Plus tôt dans la matinée, la directrice martelait aussi : « Non, ce ne sont pas les directeurs qui recrutent  ! ». Quand une autre précisait que les « postes à profil » ont toujours existé. « Ce mode de recrutement, où l’on choisit un profil en fonction du projet, c’est une plus-value », insistant sur le fait que les candidats doivent « manifester leur adhésion au projet », car « cela nécessite un très gros investissement personnel ». 

Une généralisation à l’automne prochain

« Quand le 2 septembre nous avions lancé cette idée, tout le monde nous a dit que c’était complètement fou, a exprimé le locataire de l’Élysée. Avec le ministre, on se disait qu’il ne fallait pas prononcer le mot autonomie, sinon on va avoir plein d’ennuis. C’est vous qui l’avez prononcé. Il y a plein de tabous parce que le système est bloqué par beaucoup de défiance, défend le chef de l’État.
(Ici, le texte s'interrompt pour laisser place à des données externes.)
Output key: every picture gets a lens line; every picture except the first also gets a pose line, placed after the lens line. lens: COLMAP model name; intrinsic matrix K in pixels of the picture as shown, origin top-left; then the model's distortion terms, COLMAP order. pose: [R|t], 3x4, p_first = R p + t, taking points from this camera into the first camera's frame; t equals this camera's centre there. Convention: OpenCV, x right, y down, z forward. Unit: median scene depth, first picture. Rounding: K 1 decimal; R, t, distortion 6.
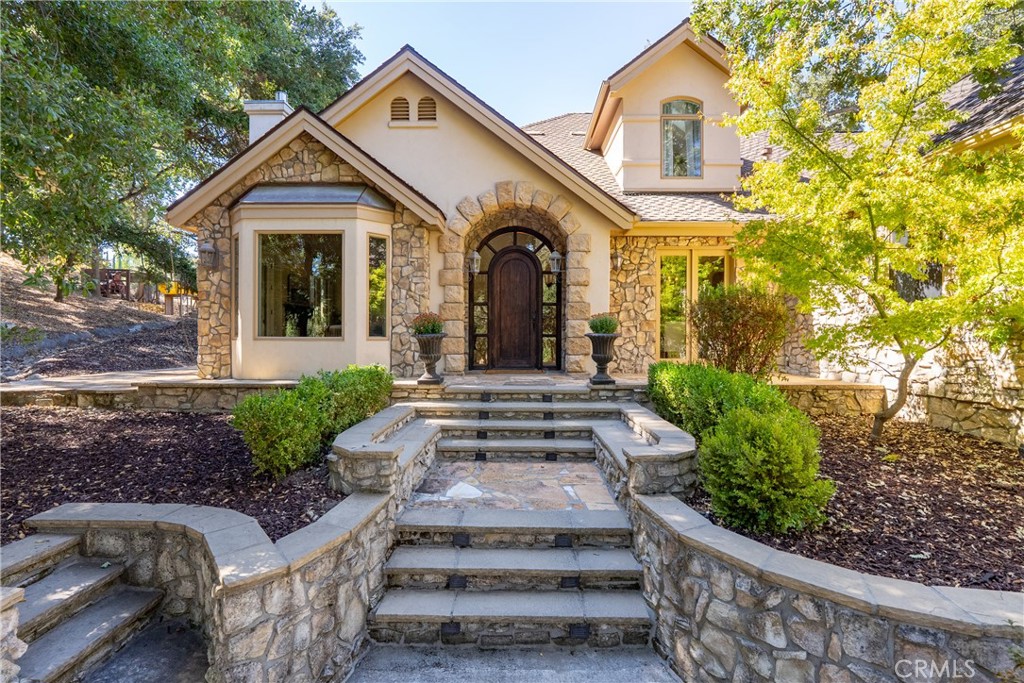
lens RADIAL K [[471.3, 0, 512.0], [0, 471.3, 341.5], [0, 0, 1]] dist [-0.000429, -0.000010]
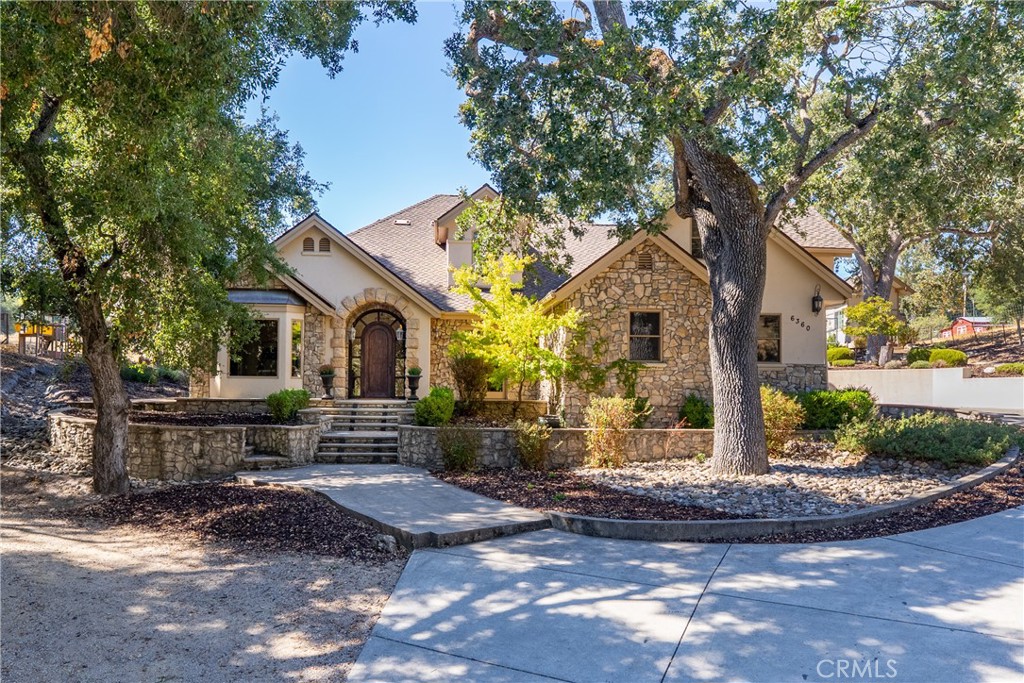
lens RADIAL K [[775.4, 0, 511.1], [0, 775.4, 381.8], [0, 0, 1]] dist [0.001475, 0.000463]
pose [[0.994892, 0.006388, 0.100748, 0.227353], [-0.004640, 0.999835, -0.017574, 0.056644], [-0.100843, 0.017016, 0.994757, -1.982496]]
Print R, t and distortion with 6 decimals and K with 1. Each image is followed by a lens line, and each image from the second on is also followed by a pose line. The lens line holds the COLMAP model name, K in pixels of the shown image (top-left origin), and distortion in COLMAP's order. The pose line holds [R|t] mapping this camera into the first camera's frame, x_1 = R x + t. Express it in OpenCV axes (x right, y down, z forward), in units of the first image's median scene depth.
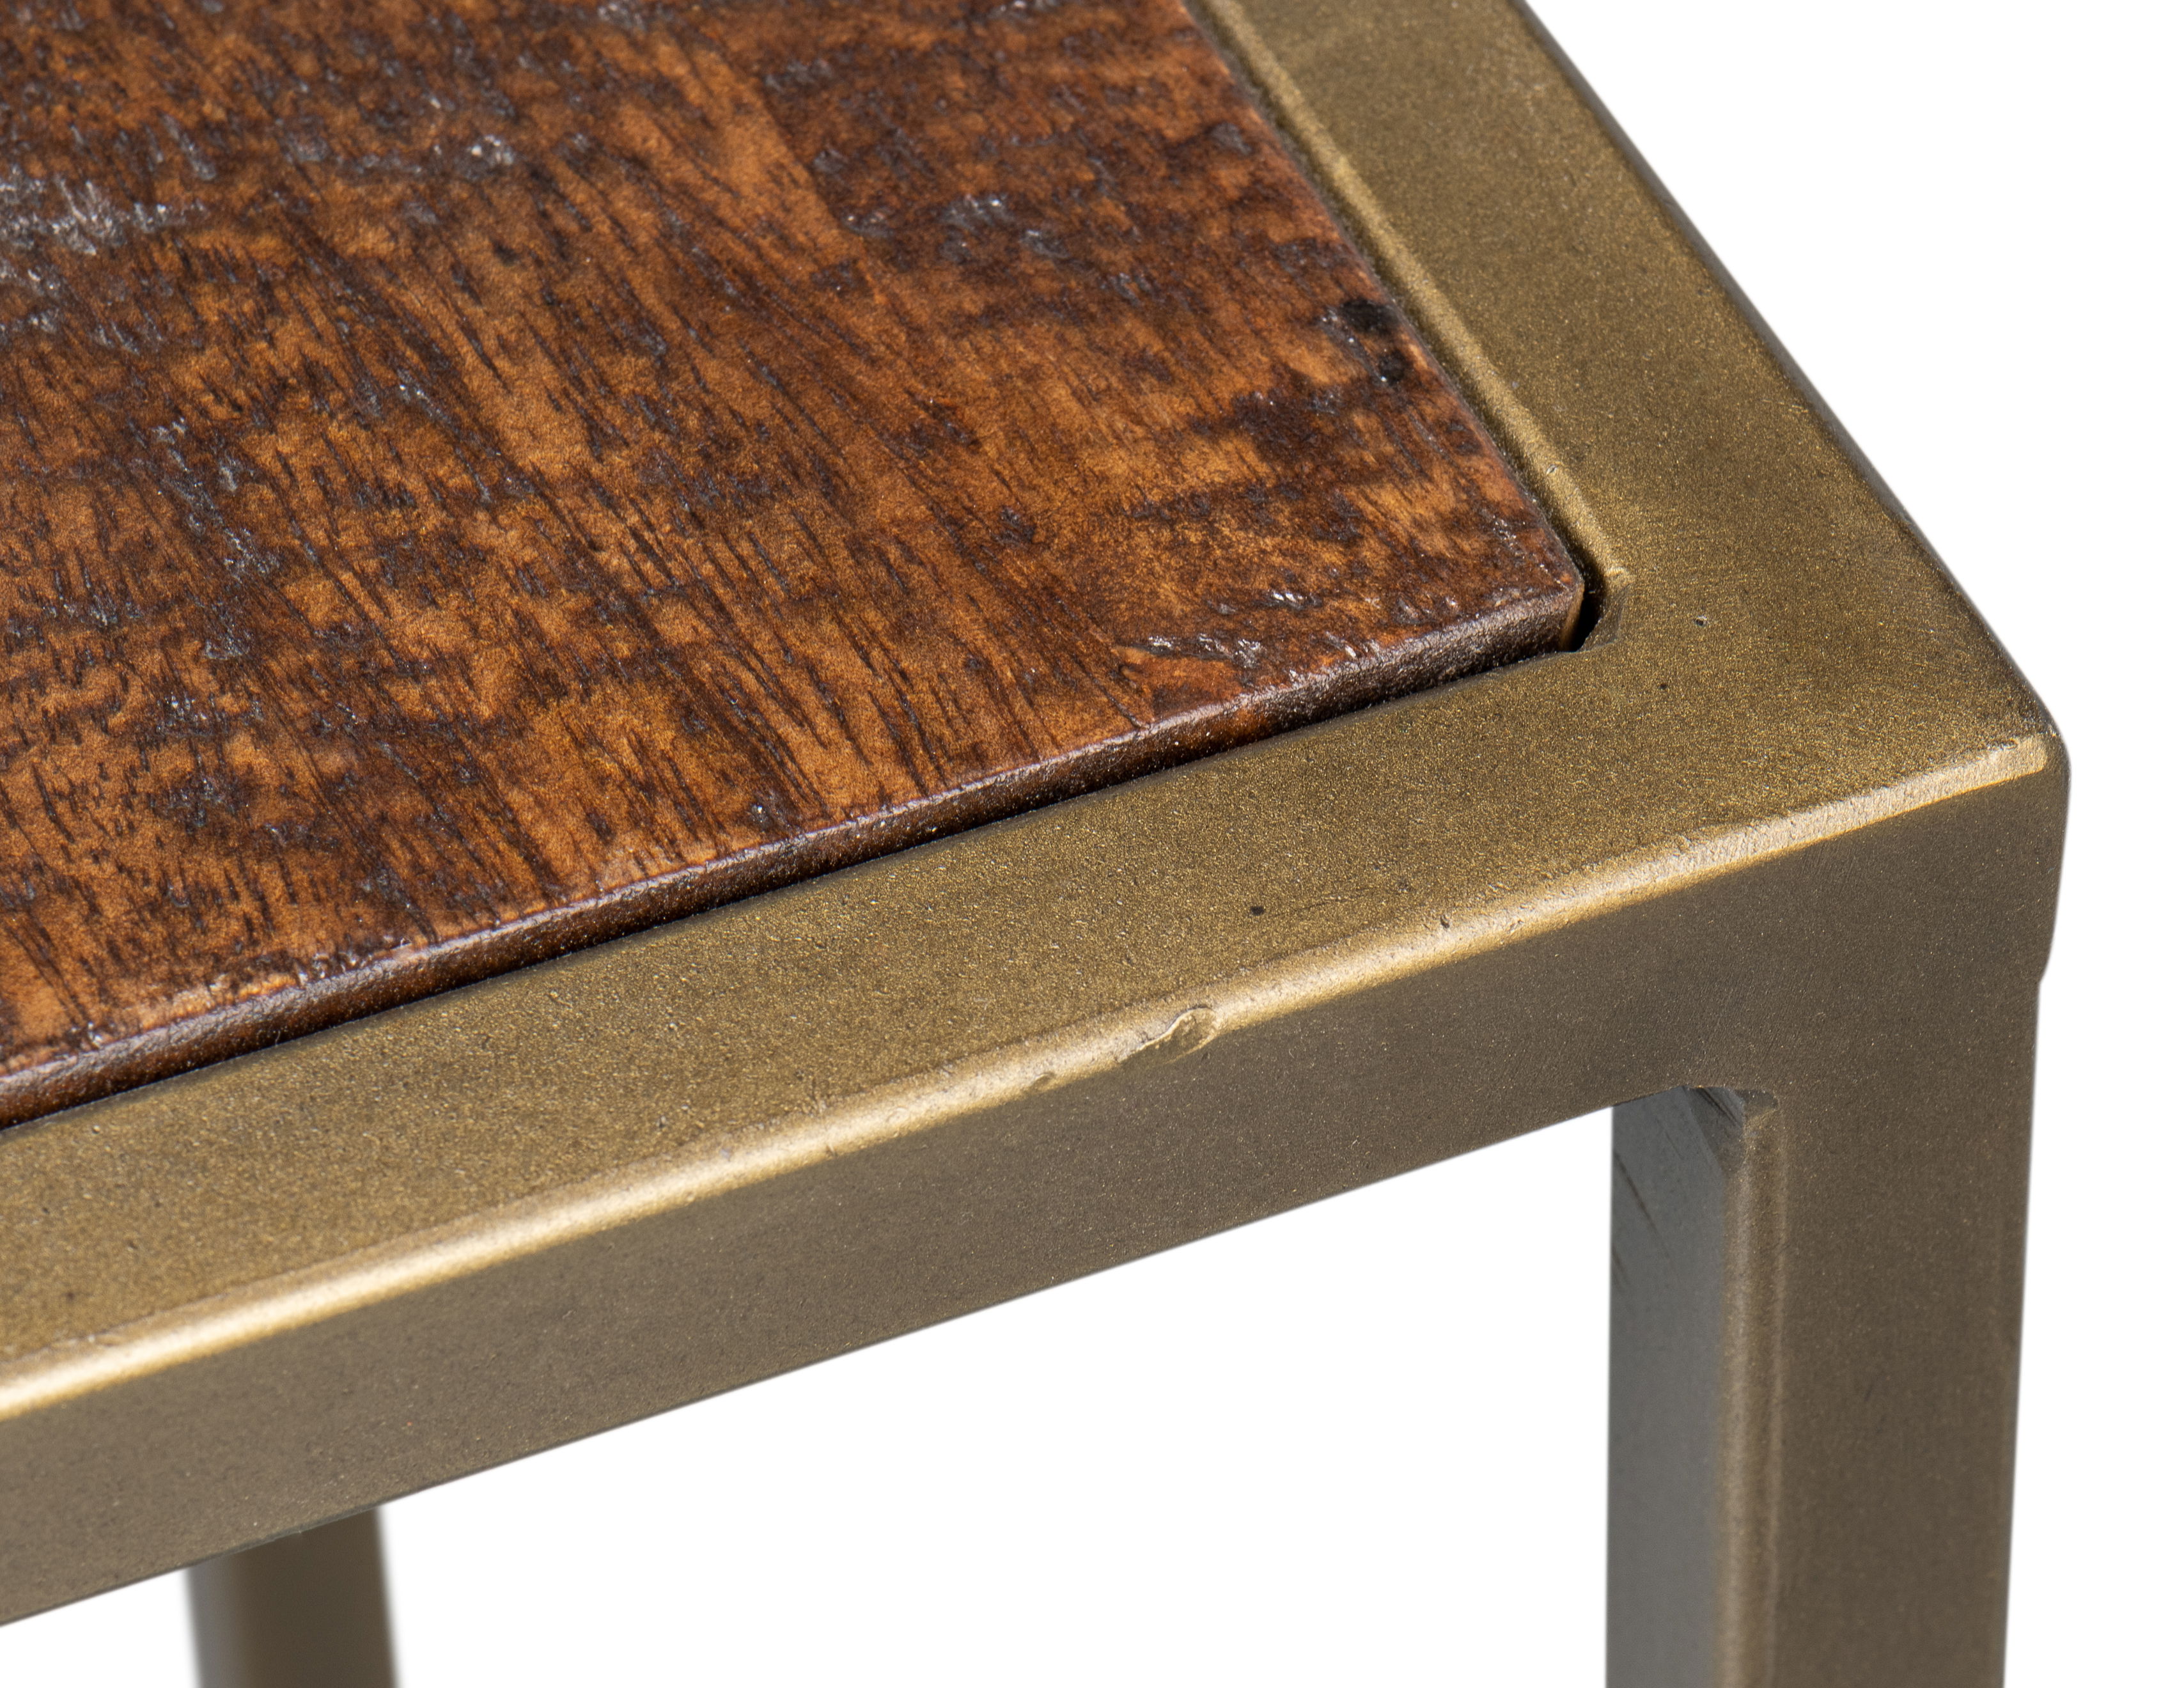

L’école de la République a le droit d’inventer, d’avoir de la souplesse, d’être plus libre… vous avez contrarié beaucoup d’idées reçues ».

Se défendant de « vouloir libéraliser l’école », le chef de l’État a tenté de rassurer : « On n’a jamais dit que tous les directeurs d’écoles feraient leur propre mercato. Cela ne marcherait pas, il faut des règles nationales ».

Le chef de l’État reste résolu à faire rayonner cette nouvelle approche éducative à l’ensemble du territoire national. « Ce que vous avez fait pendant neuf mois, ce sont les prémisses d’une méthode qu’on veut généraliser. On va généraliser cette approche de Marseille en Grand », dès l’automne prochain.

Emmanuel Macron sera de retour dans quelques semaines dans la cité phocéenne pour faire un point d’étape sur son plan pour la deuxième ville de France. « Il ne faut pas avoir peur de regarder ce qui marche et ce qui ne marche pas dans ce que l’on fait (…) On verra ce qui marche et ce qui ne marche pas, et à ce moment-là, il faudra ajuster ».